Его исследовательским потугам не суждено было длиться долго — новый искуситель не заставил себя ждать. Только он не брал за руку, а, материализовавшись неизвестно откуда, загородил дорогу.
— Please sir. — Пожалуйста, сэр, — ласково протянул он, указывая легким кивком головы в сторону палаток около ряда домов.
Рад, придержав шаг, посмотрел, куда он указывал. Дверной проем, ведущий в заведение порока, был так же, как и у прежнего, завешен темной занавесью, из такого же плотного, похожего на резину материала, только занавесь имела вид жалюзи — из отдельных длинных узких полос, тяжело колеблемых внизу тягой воздуха, возникавшей, должно быть, из-за перепада температур снаружи и внутри помещения. И так же, как у первого заведения, около входа стоял другой таец, и только Рад повернул голову, он взялся за одну из полос посередине занавеси, подобрал на себя, и изнутри в треугольную щель снова полыхнуло Эдемом.
— Please sir. Please sir, — вновь обласкал Рада таец, исполнявший роль зазывалы.
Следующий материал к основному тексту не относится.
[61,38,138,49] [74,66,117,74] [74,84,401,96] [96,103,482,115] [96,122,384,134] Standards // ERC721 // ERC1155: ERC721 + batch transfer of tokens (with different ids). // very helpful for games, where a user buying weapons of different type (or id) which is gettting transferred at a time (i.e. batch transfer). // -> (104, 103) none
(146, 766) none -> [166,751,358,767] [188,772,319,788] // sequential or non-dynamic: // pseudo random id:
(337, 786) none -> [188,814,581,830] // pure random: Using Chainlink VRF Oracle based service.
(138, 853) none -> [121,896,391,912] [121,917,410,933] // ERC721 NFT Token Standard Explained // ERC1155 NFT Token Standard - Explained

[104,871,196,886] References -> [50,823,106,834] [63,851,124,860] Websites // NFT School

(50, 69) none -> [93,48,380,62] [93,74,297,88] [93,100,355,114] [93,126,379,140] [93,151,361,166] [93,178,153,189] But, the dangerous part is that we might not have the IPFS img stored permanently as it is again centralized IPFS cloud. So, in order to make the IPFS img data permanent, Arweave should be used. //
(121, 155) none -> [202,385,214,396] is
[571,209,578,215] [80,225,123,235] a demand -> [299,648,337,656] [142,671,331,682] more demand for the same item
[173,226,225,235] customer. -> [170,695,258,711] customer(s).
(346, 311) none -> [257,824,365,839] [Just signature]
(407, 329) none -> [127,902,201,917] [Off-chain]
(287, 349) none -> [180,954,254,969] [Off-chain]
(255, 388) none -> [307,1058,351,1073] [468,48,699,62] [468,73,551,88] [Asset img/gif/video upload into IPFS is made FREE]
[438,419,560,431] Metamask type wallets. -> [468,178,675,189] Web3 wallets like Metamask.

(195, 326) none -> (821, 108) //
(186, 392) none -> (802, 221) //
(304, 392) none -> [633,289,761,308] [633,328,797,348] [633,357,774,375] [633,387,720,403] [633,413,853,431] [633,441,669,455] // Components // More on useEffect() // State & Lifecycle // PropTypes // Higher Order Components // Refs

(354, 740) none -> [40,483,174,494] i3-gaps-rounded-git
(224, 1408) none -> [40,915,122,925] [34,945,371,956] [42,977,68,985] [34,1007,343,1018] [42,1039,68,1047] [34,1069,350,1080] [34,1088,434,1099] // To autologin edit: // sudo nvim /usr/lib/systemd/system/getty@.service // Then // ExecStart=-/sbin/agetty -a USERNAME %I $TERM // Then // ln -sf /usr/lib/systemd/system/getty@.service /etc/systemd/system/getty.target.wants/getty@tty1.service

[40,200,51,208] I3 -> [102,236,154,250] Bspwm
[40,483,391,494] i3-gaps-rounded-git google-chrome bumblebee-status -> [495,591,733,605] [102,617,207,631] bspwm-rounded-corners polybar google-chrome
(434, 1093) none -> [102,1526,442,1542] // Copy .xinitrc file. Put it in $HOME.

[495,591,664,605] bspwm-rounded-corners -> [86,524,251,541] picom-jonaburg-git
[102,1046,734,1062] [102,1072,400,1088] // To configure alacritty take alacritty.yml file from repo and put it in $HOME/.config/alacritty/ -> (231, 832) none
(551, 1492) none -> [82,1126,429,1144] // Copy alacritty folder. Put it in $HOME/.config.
То, что он загораживал дорогу, как бы вынуждая свернуть в свое заведение, не понравилось Раду.
— Go away. — Пошел прочь, — проговорил он.
Зазывала тотчас отступил в сторону — и исчез. Неизвестно куда, непонятно как, словно и в самом деле растворился в воздухе. Таец у входа, подобно автомату с заданной программой, опустил занавес, и треугольное окно в мир содомного Эдема исчезло.
Потом зазывалы пошли косяком. Около некоторых заведений роль зазывалы и стража у занавеси исполнял один человек, и, выбрав в толпе глазами кого-то, кто казался ему возможным клиентом, он просто заворачивал край полога и делал приглашающий жест рукой. Чтобы, не заполучив клиента, в следующее мгновение скрыть явивший себя солнечным треугольником очередной Эдем от досужего взгляда.